Families have a life cycle too--a set of predictable stages that pretty much all families go through. Here's a well-accepted model of the family life cycle.

The Family Life Cycle

    1.   The young adult
    2.   Marriage
    3.   Family with young children
    4.   Family with adolescents
    5.   Launching children
    6.   "The family in later life."

Source: McGoldrick & Carter in Normal Family Processes, ed. by Froma Walsh

Note that the life cycle of the family is expressed in terms of developmental stages. The period within each stage is relatively calm and stable, evolutionary, characterized by what might be called "gentle growth." When the time approaches for a new stage to begin, the family system enters a transitional state that is almost revolutionary. The family system experiences intense pressure to restructure. What is the revolution about? 

Each stage focuses on the entry or exit of a family member into or out of the system. Whenever that happens, relationships have to shift and realign. Parents have to relate to adolescents with less control (less control--not "no control") than when the kids were younger, for example. Or think of how  things shifted in our earlier example when grandmother died. It is when families can't make the leap, can't see each other and connect with each other in new ways-- when they get stuck in a particular stage despite mounting pressure for change from individuals within and a multitude of forces outside the family--that's when they start to develop symptoms, and look for or get referred to family therapists.

■ List of tasks ■
a – Retype everything in the family life cycle passage from "1.   The young" down to "the revolution about?".
b – According to the family life cycle passage, what does each stage focus on?
c – Carry on writing the family life cycle passage, starting after its last sentence.

■ Data listing ■
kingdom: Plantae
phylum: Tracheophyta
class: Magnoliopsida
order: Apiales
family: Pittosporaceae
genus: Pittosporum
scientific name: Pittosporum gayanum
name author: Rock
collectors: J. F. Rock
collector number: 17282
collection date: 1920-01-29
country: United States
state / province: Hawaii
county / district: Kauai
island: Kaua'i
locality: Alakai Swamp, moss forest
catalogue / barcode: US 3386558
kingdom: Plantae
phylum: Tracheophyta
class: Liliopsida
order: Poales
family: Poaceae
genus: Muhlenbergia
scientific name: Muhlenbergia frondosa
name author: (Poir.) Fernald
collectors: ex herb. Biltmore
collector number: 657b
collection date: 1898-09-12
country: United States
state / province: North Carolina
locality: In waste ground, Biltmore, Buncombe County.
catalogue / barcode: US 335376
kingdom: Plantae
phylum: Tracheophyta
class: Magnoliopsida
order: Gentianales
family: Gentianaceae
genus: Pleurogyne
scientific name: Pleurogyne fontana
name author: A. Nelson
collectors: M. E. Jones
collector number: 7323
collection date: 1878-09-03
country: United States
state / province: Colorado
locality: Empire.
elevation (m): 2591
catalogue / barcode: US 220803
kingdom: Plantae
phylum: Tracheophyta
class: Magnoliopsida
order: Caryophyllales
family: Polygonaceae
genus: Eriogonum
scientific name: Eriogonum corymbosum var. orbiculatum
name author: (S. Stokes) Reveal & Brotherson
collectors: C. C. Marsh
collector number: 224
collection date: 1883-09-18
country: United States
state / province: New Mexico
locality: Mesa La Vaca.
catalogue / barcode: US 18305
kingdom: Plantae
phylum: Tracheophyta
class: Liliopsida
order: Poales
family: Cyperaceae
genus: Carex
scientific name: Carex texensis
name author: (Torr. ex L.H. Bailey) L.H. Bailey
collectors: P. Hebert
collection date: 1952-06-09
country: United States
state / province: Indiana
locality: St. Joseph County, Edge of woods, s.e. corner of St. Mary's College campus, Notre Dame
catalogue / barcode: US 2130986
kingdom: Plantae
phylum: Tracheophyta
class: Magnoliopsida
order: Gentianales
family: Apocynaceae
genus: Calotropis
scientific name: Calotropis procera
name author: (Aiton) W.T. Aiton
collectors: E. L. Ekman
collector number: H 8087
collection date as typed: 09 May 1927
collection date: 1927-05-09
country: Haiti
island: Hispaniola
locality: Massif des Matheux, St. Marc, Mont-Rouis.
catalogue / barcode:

■ Task answers ■
a –
1.   The young adult
    2.   Marriage
    3.   Family with young children
    4.   Family with adolescents
    5.   Launching children
    6.   "The family in later life."

Source: McGoldrick & Carter in Normal Family Processes, ed. by Froma Walsh

Note that the life cycle of the family is expressed in terms of developmental stages. The period within each stage is relatively calm and stable, evolutionary, characterized by what might be called "gentle growth." When the time approaches for a new stage to begin, the family system enters a transitional state that is almost revolutionary. The family system experiences intense pressure to restructure. What is the revolution about?

b – Each stage focuses on the entry or exit of a family member into or out of the system.

c –
Now remember that the family life cycle doesn't replace individual life cycles, so that as a son or daughter prepares to leave home by entering college, an older child may be getting married or having children. Meanwhile, parents may be aging, needing more from children and possibly dealing with one or more of the losses we tend to associate with aging:  loss of health, financial resources, mobility, or even the loss of a spouse. The nuclear family may have to adjust to support efforts to help aging parents. All of this occurs simultaneously with our growth as individuals, and with changes in the larger society.

The stage of leaving home (for the family, the launching of the single young adult) is the cornerstone--the beginning of the new life cycle. In Carter and McGoldrick's words (the originators of this life cycle model), how this transition is negotiated "most profoundly influences who, when, how, and whether the young adult will marry, and how they will carry out all succeeding stages of the life cycle."

Finding a balance between retaining some control and responsibility, while being dispassionate, supportive, and respectful, isn't easy, especially when parents may feel judged and criticized by their children and others. This is a time of loss for the family--the loss of the child. Is it any wonder that both parents and children are ambivalent about letting go? Should we be surprised that this is an angry time for many families, when we know that a little anger makes goodbyes so much easier?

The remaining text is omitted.